WHO calls emergency meeting on Congo's Ebola outbreak
The UN World Health Organization will convene an Emergency Committee on Friday to consider the international risks of an Ebola outbreak in the Democratic Republic of Congo, WHO spokesman Christian Lindmeier said today.
The expert committee will decide whether to declare a "public health emergency of international concern", which would trigger more international involvement, mobilising research and resources, Lindmeier said.
Emergency Committees have been set up to advise on past outbreaks such as the 2016 Zika epidemic in Latin America and the huge West African Ebola outbreak that killed at least 11,300 people in Guinea, Sierra Leone and Liberia from 2014 to 2016.
The committee can advise WHO Director General Tedros Adhanom Ghebreyesus on actions to be taken by Congo and other countries to try to halt the international spread of disease without unduly interfering with trade or transport.
Tedros will host health ministers for the WHO's annual assembly in Geneva next week and is likely to use it to coordinate an international response to the outbreak.

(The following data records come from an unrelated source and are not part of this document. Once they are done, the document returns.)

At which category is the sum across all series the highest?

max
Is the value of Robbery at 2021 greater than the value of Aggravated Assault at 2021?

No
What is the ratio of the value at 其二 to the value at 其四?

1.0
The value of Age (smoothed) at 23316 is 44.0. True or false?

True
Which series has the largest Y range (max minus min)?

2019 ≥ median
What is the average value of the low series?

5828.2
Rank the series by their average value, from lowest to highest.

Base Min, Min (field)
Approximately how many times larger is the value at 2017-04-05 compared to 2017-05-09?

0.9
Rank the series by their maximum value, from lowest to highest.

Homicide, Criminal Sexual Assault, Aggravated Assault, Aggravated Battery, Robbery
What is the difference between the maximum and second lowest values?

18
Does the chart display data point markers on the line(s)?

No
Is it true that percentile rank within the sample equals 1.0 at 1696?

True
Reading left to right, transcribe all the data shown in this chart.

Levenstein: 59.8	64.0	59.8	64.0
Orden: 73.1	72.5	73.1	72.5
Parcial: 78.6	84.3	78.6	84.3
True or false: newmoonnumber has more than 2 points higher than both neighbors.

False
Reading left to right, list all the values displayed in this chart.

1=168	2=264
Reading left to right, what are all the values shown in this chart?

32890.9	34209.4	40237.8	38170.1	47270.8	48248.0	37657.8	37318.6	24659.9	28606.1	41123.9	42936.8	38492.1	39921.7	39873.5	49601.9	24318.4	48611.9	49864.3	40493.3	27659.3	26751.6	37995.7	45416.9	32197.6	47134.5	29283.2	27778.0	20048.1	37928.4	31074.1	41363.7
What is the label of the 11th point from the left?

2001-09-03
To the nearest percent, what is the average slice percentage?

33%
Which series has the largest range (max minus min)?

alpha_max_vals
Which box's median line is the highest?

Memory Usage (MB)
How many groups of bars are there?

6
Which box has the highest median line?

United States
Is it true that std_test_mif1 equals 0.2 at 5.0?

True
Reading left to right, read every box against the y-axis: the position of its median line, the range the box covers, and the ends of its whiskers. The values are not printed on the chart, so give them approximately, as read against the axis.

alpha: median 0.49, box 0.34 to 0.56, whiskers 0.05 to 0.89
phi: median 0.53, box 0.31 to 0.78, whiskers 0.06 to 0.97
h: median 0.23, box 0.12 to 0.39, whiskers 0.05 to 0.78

Unlike in the big West African outbreak, when it took months to convene an Emergency Committee, the WHO is moving fast to try to nip Congo's latest outbreak, its ninth, in the bud.
The Kinshasa government reported the outbreak on May 8, one day after two samples tested positive for the deadly virus, and within days the WHO was sending experts, preparing a helicopter "air bridge" to the site, and planning a vaccination campaign.
There have already been 44 suspected, probable or confirmed cases of Ebola, and 23 people have died. Potentially most worrying is a confirmed case in the city of Mbandaka, which has a population of about 1 million.
The other cases were spread across sites in remote areas where the disease might not travel quickly.
"The arrival of Ebola in an urban area is very concerning and WHO and partners are working together to rapidly scale up the search for all contacts of the confirmed case in the Mbandaka area," said WHO Regional Director for Africa Matshidiso Moeti said in a statement.
Already the WHO has warned that there is a "moderate" regional risk because the disease could travel along the Congo River to Central African Republic and Congo Republic. But it has said the global risk is low because of the remoteness of the area and the rapid response launched so far.